[Saved data entries]
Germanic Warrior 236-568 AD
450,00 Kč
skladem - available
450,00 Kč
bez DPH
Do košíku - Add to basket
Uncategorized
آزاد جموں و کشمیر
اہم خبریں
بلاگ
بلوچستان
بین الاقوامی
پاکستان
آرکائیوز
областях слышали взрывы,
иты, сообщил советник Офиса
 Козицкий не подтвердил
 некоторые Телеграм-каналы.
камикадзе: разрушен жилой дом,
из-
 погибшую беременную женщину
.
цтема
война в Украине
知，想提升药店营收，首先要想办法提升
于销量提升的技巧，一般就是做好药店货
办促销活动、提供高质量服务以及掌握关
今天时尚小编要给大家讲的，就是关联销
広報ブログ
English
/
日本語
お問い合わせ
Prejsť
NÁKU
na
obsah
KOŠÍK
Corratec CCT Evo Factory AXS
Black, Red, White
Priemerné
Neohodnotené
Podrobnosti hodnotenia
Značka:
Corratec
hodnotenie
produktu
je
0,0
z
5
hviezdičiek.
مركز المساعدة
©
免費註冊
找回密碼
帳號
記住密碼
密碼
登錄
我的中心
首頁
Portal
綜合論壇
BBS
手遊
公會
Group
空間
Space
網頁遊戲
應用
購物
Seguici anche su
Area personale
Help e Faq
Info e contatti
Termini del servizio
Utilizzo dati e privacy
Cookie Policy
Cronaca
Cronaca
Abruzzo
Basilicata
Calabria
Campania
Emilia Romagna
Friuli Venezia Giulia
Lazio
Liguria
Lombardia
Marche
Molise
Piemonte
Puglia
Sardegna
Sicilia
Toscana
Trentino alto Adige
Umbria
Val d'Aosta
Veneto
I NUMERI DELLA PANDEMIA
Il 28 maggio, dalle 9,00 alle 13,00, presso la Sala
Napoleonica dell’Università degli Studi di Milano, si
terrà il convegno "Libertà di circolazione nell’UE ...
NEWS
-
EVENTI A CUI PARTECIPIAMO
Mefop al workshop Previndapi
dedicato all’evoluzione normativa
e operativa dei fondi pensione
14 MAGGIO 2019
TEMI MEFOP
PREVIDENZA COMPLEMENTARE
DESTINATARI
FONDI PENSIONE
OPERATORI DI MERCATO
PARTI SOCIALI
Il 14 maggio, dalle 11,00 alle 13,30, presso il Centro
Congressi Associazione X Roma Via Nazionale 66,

▶ _Job item_
Transcribe every line of the material above, reproducing each one character for character and in its original order.

▶ _Output for this task_
Germanic Warrior 236-568 AD
450,00 Kč
skladem - available
450,00 Kč
bez DPH
Do košíku - Add to basket
Uncategorized
آزاد جموں و کشمیر
اہم خبریں
بلاگ
بلوچستان
بین الاقوامی
پاکستان
آرکائیوز
областях слышали взрывы,
иты, сообщил советник Офиса
 Козицкий не подтвердил
 некоторые Телеграм-каналы.
камикадзе: разрушен жилой дом,
из-
 погибшую беременную женщину
.
цтема
война в Украине
知，想提升药店营收，首先要想办法提升
于销量提升的技巧，一般就是做好药店货
办促销活动、提供高质量服务以及掌握关
今天时尚小编要给大家讲的，就是关联销
広報ブログ
English
/
日本語
お問い合わせ
Prejsť
NÁKU
na
obsah
KOŠÍK
Corratec CCT Evo Factory AXS
Black, Red, White
Priemerné
Neohodnotené
Podrobnosti hodnotenia
Značka:
Corratec
hodnotenie
produktu
je
0,0
z
5
hviezdičiek.
مركز المساعدة
©
免費註冊
找回密碼
帳號
記住密碼
密碼
登錄
我的中心
首頁
Portal
綜合論壇
BBS
手遊
公會
Group
空間
Space
網頁遊戲
應用
購物
Seguici anche su
Area personale
Help e Faq
Info e contatti
Termini del servizio
Utilizzo dati e privacy
Cookie Policy
Cronaca
Cronaca
Abruzzo
Basilicata
Calabria
Campania
Emilia Romagna
Friuli Venezia Giulia
Lazio
Liguria
Lombardia
Marche
Molise
Piemonte
Puglia
Sardegna
Sicilia
Toscana
Trentino alto Adige
Umbria
Val d'Aosta
Veneto
I NUMERI DELLA PANDEMIA
Il 28 maggio, dalle 9,00 alle 13,00, presso la Sala
Napoleonica dell’Università degli Studi di Milano, si
terrà il convegno "Libertà di circolazione nell’UE ...
NEWS
-
EVENTI A CUI PARTECIPIAMO
Mefop al workshop Previndapi
dedicato all’evoluzione normativa
e operativa dei fondi pensione
14 MAGGIO 2019
TEMI MEFOP
PREVIDENZA COMPLEMENTARE
DESTINATARI
FONDI PENSIONE
OPERATORI DI MERCATO
PARTI SOCIALI
Il 14 maggio, dalle 11,00 alle 13,30, presso il Centro
Congressi Associazione X Roma Via Nazionale 66,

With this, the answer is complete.